Wait, what year is it again?
But then I remembered that it’s 2025, and AI is a thing now! So I set out looking for a way to use AI to automatically rename the scanned documents.
The first question was, can I get Paperless to “do something” when a new document is added. Luckily, the answer to that was “yes”. Paperless supports webhook events with their “Workflows” feature. I created a workflow that would call a webhook URL (more on that later) whenever a document was added:
Next up, I needed something to handle the webhook call and do all the processing. This seemed like the perfect use case for the n8n automation platform (another service I self-host). As well as supporting webhooks, n8n also integrates with OpenAI and includes many powerful AI workflow tools. Here’s what I landed on:
Workflow Notification - This is the node that exposes a URL on which to receive the webhook payload.
Extract Document Id - Unfortunately, I couldn’t find a way to send the document ID in the webhook payload (the docs on this feature are sparse). So instead, I send the URL for the added document. This node extracts the document’s ID from that URL.
Fetch Document - This node calls the Paperless API to get the full details of the added document (including the text content).
Generate New Title - This node passes the document’s content to the OpenAI API along with the following prompt:
Task:
Based on the extracted document content below, provide a filename for the document. Use title case with spaces. Try to keep the filename short and to the point. Do not include dates in the filename unless it is an annual document, in which case include the full year (e.g. 2025) or shortened tax year range (e.g. 24/25).
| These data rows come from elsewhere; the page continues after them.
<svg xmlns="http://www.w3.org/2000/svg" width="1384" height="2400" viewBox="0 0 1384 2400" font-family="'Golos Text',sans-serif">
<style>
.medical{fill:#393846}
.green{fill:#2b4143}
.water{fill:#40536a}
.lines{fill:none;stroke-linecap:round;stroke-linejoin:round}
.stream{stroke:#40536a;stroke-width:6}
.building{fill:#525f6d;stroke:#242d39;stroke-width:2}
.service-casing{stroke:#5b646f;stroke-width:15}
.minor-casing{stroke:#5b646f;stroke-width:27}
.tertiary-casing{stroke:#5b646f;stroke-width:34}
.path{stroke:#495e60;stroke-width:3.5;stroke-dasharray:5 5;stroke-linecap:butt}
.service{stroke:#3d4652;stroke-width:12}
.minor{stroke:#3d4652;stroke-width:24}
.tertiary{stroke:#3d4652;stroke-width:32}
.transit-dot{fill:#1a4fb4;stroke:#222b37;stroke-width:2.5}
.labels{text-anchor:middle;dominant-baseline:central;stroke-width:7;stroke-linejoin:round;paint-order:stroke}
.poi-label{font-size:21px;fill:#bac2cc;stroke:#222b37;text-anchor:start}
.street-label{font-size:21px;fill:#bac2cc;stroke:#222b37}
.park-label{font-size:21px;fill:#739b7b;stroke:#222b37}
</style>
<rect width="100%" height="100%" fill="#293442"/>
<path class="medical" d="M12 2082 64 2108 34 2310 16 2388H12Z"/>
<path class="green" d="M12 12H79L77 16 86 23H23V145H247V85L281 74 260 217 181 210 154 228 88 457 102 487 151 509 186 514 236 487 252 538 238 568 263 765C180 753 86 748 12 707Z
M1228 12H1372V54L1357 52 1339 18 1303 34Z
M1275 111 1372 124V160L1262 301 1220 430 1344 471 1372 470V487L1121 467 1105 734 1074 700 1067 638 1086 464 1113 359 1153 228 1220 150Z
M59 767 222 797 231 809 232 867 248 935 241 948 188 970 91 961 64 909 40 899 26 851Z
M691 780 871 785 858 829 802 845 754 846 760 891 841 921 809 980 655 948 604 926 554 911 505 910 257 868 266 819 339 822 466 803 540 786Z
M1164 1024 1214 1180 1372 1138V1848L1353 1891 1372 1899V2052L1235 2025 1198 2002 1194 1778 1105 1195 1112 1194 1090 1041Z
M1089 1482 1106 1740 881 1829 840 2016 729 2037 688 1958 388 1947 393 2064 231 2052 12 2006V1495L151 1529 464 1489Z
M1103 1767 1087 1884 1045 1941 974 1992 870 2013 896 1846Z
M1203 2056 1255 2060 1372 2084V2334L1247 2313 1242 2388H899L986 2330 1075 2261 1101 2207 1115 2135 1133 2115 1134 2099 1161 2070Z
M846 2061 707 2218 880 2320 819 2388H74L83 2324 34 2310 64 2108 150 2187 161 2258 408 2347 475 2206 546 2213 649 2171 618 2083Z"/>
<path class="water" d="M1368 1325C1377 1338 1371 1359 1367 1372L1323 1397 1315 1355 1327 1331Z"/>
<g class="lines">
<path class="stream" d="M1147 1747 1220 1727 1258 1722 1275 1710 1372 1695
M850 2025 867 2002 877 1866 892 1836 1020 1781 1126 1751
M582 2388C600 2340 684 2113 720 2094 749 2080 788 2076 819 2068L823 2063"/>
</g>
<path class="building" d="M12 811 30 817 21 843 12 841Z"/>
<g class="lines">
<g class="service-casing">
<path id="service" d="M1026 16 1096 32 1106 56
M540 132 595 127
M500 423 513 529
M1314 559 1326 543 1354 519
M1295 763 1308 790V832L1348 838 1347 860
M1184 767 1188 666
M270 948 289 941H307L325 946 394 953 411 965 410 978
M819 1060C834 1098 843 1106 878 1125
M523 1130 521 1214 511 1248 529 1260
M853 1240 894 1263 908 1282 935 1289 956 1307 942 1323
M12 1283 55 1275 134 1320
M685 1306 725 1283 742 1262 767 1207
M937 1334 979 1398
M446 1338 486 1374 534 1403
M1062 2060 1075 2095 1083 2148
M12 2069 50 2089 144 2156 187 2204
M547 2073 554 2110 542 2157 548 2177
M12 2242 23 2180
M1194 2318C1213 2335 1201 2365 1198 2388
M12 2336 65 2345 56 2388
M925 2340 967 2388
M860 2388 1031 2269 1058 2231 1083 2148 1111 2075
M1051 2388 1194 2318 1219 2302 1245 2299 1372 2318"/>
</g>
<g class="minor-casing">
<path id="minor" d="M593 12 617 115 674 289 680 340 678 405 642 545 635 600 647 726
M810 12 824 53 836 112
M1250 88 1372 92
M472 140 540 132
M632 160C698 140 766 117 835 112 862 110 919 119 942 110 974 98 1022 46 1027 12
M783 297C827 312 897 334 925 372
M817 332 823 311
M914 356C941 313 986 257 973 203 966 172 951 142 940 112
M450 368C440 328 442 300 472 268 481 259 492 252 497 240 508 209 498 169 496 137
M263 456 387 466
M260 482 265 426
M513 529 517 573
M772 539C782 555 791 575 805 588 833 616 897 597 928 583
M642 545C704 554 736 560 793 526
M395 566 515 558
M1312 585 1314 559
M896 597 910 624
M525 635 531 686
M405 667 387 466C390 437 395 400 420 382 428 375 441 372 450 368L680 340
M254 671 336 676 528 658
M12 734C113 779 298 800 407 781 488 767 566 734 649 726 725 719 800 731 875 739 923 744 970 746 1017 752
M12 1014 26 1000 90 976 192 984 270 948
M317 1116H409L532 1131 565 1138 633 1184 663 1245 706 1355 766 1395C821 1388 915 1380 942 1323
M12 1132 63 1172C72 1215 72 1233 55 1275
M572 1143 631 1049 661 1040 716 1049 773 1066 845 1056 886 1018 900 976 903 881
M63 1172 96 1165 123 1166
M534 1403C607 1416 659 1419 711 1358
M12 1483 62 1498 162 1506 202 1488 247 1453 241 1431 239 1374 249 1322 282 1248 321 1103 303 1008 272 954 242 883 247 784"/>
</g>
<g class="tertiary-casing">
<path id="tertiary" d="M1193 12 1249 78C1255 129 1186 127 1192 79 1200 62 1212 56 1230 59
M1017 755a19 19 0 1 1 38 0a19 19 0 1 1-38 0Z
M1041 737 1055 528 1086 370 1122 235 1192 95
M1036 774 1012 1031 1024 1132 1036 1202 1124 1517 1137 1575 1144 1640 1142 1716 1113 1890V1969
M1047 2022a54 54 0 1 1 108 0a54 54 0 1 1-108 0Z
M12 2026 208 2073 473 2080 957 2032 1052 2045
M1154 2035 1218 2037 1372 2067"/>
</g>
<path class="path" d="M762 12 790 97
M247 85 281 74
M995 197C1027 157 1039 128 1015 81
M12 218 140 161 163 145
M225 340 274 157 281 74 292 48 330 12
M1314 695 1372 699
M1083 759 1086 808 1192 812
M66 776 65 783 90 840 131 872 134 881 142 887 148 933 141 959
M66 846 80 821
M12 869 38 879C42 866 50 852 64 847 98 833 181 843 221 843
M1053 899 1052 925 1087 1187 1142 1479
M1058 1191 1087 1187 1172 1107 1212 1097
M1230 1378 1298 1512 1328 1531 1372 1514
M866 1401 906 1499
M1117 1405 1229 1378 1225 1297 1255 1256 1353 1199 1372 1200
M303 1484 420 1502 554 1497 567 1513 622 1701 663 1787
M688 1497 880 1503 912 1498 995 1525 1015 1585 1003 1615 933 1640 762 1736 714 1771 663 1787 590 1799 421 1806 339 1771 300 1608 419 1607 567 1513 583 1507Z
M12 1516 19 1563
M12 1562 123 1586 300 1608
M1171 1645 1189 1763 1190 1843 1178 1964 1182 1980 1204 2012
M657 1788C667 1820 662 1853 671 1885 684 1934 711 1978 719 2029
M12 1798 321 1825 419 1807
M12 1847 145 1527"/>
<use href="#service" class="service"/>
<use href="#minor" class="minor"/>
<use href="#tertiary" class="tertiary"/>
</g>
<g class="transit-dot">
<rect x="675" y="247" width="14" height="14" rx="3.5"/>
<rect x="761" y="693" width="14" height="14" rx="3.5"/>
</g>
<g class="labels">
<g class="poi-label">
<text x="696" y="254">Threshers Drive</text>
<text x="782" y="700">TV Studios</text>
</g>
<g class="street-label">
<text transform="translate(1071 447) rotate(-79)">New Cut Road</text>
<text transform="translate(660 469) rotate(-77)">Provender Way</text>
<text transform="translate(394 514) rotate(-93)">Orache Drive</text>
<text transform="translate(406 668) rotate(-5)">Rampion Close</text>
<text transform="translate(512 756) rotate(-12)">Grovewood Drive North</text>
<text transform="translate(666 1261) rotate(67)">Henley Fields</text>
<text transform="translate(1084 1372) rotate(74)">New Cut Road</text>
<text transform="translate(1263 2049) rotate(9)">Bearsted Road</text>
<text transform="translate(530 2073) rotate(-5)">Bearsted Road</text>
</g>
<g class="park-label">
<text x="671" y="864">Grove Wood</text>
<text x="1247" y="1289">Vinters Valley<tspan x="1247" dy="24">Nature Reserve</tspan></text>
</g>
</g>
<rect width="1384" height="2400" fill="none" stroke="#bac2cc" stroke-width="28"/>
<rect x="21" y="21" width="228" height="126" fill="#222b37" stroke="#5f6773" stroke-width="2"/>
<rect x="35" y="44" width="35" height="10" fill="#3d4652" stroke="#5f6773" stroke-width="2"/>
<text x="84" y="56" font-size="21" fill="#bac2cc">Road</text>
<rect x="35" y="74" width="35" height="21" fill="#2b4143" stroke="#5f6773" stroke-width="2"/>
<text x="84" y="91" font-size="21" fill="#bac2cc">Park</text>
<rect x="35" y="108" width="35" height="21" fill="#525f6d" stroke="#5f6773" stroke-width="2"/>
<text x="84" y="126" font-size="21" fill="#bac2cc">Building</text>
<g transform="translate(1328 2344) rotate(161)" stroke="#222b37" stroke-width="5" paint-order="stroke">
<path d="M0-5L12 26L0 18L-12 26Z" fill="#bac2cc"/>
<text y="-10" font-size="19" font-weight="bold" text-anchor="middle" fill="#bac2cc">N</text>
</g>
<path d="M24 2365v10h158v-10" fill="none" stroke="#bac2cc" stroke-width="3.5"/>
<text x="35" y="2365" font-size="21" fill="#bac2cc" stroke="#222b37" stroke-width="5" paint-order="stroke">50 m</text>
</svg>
Do not include a file extension.
Content:
{{ $json.content }}
The ‘Structured Output Parser’ node then enhances this prompt to ensure the AI model responds using a known JSON output format.
Update Document - Finally, the Paperless API is called again to update the document’s title with that generated by the API model.
Conclusion
All in all, I’m pretty happy with this little addition. It might have taken an hour or so to get set up, but in the long run it’ll save me plenty more time. Plus, the regular task of managing the Paperless inbox is now much easier to stomach.